Required task: Reproduce the data below line for line, switching every occurrence of "common name" to "vernacular name" and leaving all other text unchanged.

** Start of Provided material **

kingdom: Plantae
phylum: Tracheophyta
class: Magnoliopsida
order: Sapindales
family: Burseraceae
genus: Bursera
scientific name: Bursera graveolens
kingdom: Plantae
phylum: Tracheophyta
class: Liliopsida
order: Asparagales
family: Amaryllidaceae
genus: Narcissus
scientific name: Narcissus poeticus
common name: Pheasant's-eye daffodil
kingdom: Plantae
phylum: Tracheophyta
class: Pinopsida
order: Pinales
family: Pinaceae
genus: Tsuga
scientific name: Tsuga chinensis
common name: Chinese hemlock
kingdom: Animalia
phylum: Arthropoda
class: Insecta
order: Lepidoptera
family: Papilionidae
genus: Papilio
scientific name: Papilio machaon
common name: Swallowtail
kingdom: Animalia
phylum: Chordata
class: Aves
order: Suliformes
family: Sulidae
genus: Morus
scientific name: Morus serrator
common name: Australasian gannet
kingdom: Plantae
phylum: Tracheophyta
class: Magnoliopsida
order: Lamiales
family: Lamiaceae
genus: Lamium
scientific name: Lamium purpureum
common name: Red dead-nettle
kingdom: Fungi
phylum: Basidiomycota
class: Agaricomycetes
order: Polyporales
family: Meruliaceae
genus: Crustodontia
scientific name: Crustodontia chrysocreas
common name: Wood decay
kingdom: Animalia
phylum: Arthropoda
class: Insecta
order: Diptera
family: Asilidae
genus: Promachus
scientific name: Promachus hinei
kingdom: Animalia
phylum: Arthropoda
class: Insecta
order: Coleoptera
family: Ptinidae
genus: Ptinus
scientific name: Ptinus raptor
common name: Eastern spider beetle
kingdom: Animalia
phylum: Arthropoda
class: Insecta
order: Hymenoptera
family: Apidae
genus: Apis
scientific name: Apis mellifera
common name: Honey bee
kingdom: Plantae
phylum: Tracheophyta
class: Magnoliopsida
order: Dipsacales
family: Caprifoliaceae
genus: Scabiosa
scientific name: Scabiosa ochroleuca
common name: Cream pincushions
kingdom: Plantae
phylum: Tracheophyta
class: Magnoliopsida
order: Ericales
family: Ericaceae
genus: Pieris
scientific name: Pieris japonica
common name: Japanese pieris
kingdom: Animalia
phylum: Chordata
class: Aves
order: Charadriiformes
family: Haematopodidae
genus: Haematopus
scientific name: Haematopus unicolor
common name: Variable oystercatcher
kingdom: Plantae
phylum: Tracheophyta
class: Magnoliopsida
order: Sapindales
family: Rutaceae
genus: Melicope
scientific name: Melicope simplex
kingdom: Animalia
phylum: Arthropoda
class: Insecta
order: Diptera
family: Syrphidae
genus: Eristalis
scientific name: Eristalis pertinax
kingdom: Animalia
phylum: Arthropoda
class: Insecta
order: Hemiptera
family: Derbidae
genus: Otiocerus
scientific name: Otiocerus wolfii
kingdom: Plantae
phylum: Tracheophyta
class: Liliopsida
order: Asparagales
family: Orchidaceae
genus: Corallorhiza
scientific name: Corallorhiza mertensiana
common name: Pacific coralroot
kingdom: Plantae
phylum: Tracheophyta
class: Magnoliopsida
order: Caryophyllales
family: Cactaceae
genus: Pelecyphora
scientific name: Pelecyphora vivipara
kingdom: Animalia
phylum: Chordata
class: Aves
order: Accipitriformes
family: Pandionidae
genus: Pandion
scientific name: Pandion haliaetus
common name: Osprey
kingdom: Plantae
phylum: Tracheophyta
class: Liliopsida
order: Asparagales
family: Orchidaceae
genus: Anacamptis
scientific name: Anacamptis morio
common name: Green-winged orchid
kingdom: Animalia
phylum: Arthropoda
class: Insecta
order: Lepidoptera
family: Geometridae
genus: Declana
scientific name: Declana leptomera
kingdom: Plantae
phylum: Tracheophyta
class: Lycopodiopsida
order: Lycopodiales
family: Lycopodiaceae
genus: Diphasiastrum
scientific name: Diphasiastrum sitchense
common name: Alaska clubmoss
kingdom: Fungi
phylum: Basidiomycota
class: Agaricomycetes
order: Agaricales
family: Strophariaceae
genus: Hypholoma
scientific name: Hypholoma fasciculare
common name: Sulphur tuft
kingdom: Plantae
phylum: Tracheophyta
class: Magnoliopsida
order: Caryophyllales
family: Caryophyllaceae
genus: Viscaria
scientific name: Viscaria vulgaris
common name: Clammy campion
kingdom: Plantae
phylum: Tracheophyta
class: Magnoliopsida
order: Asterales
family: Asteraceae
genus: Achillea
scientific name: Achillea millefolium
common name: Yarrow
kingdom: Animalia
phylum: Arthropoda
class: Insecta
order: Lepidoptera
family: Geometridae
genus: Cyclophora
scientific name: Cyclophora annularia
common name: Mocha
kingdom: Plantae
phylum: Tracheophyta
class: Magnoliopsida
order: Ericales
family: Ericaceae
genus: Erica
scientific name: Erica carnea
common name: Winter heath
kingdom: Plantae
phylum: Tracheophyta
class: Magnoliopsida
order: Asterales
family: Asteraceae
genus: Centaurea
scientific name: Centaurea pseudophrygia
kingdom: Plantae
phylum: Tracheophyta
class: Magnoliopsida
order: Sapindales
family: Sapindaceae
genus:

** End of Provided material **

Answer to the problem:
kingdom: Plantae
phylum: Tracheophyta
class: Magnoliopsida
order: Sapindales
family: Burseraceae
genus: Bursera
scientific name: Bursera graveolens
kingdom: Plantae
phylum: Tracheophyta
class: Liliopsida
order: Asparagales
family: Amaryllidaceae
genus: Narcissus
scientific name: Narcissus poeticus
vernacular name: Pheasant's-eye daffodil
kingdom: Plantae
phylum: Tracheophyta
class: Pinopsida
order: Pinales
family: Pinaceae
genus: Tsuga
scientific name: Tsuga chinensis
vernacular name: Chinese hemlock
kingdom: Animalia
phylum: Arthropoda
class: Insecta
order: Lepidoptera
family: Papilionidae
genus: Papilio
scientific name: Papilio machaon
vernacular name: Swallowtail
kingdom: Animalia
phylum: Chordata
class: Aves
order: Suliformes
family: Sulidae
genus: Morus
scientific name: Morus serrator
vernacular name: Australasian gannet
kingdom: Plantae
phylum: Tracheophyta
class: Magnoliopsida
order: Lamiales
family: Lamiaceae
genus: Lamium
scientific name: Lamium purpureum
vernacular name: Red dead-nettle
kingdom: Fungi
phylum: Basidiomycota
class: Agaricomycetes
order: Polyporales
family: Meruliaceae
genus: Crustodontia
scientific name: Crustodontia chrysocreas
vernacular name: Wood decay
kingdom: Animalia
phylum: Arthropoda
class: Insecta
order: Diptera
family: Asilidae
genus: Promachus
scientific name: Promachus hinei
kingdom: Animalia
phylum: Arthropoda
class: Insecta
order: Coleoptera
family: Ptinidae
genus: Ptinus
scientific name: Ptinus raptor
vernacular name: Eastern spider beetle
kingdom: Animalia
phylum: Arthropoda
class: Insecta
order: Hymenoptera
family: Apidae
genus: Apis
scientific name: Apis mellifera
vernacular name: Honey bee
kingdom: Plantae
phylum: Tracheophyta
class: Magnoliopsida
order: Dipsacales
family: Caprifoliaceae
genus: Scabiosa
scientific name: Scabiosa ochroleuca
vernacular name: Cream pincushions
kingdom: Plantae
phylum: Tracheophyta
class: Magnoliopsida
order: Ericales
family: Ericaceae
genus: Pieris
scientific name: Pieris japonica
vernacular name: Japanese pieris
kingdom: Animalia
phylum: Chordata
class: Aves
order: Charadriiformes
family: Haematopodidae
genus: Haematopus
scientific name: Haematopus unicolor
vernacular name: Variable oystercatcher
kingdom: Plantae
phylum: Tracheophyta
class: Magnoliopsida
order: Sapindales
family: Rutaceae
genus: Melicope
scientific name: Melicope simplex
kingdom: Animalia
phylum: Arthropoda
class: Insecta
order: Diptera
family: Syrphidae
genus: Eristalis
scientific name: Eristalis pertinax
kingdom: Animalia
phylum: Arthropoda
class: Insecta
order: Hemiptera
family: Derbidae
genus: Otiocerus
scientific name: Otiocerus wolfii
kingdom: Plantae
phylum: Tracheophyta
class: Liliopsida
order: Asparagales
family: Orchidaceae
genus: Corallorhiza
scientific name: Corallorhiza mertensiana
vernacular name: Pacific coralroot
kingdom: Plantae
phylum: Tracheophyta
class: Magnoliopsida
order: Caryophyllales
family: Cactaceae
genus: Pelecyphora
scientific name: Pelecyphora vivipara
kingdom: Animalia
phylum: Chordata
class: Aves
order: Accipitriformes
family: Pandionidae
genus: Pandion
scientific name: Pandion haliaetus
vernacular name: Osprey
kingdom: Plantae
phylum: Tracheophyta
class: Liliopsida
order: Asparagales
family: Orchidaceae
genus: Anacamptis
scientific name: Anacamptis morio
vernacular name: Green-winged orchid
kingdom: Animalia
phylum: Arthropoda
class: Insecta
order: Lepidoptera
family: Geometridae
genus: Declana
scientific name: Declana leptomera
kingdom: Plantae
phylum: Tracheophyta
class: Lycopodiopsida
order: Lycopodiales
family: Lycopodiaceae
genus: Diphasiastrum
scientific name: Diphasiastrum sitchense
vernacular name: Alaska clubmoss
kingdom: Fungi
phylum: Basidiomycota
class: Agaricomycetes
order: Agaricales
family: Strophariaceae
genus: Hypholoma
scientific name: Hypholoma fasciculare
vernacular name: Sulphur tuft
kingdom: Plantae
phylum: Tracheophyta
class: Magnoliopsida
order: Caryophyllales
family: Caryophyllaceae
genus: Viscaria
scientific name: Viscaria vulgaris
vernacular name: Clammy campion
kingdom: Plantae
phylum: Tracheophyta
class: Magnoliopsida
order: Asterales
family: Asteraceae
genus: Achillea
scientific name: Achillea millefolium
vernacular name: Yarrow
kingdom: Animalia
phylum: Arthropoda
class: Insecta
order: Lepidoptera
family: Geometridae
genus: Cyclophora
scientific name: Cyclophora annularia
vernacular name: Mocha
kingdom: Plantae
phylum: Tracheophyta
class: Magnoliopsida
order: Ericales
family: Ericaceae
genus: Erica
scientific name: Erica carnea
vernacular name: Winter heath
kingdom: Plantae
phylum: Tracheophyta
class: Magnoliopsida
order: Asterales
family: Asteraceae
genus: Centaurea
scientific name: Centaurea pseudophrygia
kingdom: Plantae
phylum: Tracheophyta
class: Magnoliopsida
order: Sapindales
family: Sapindaceae
genus:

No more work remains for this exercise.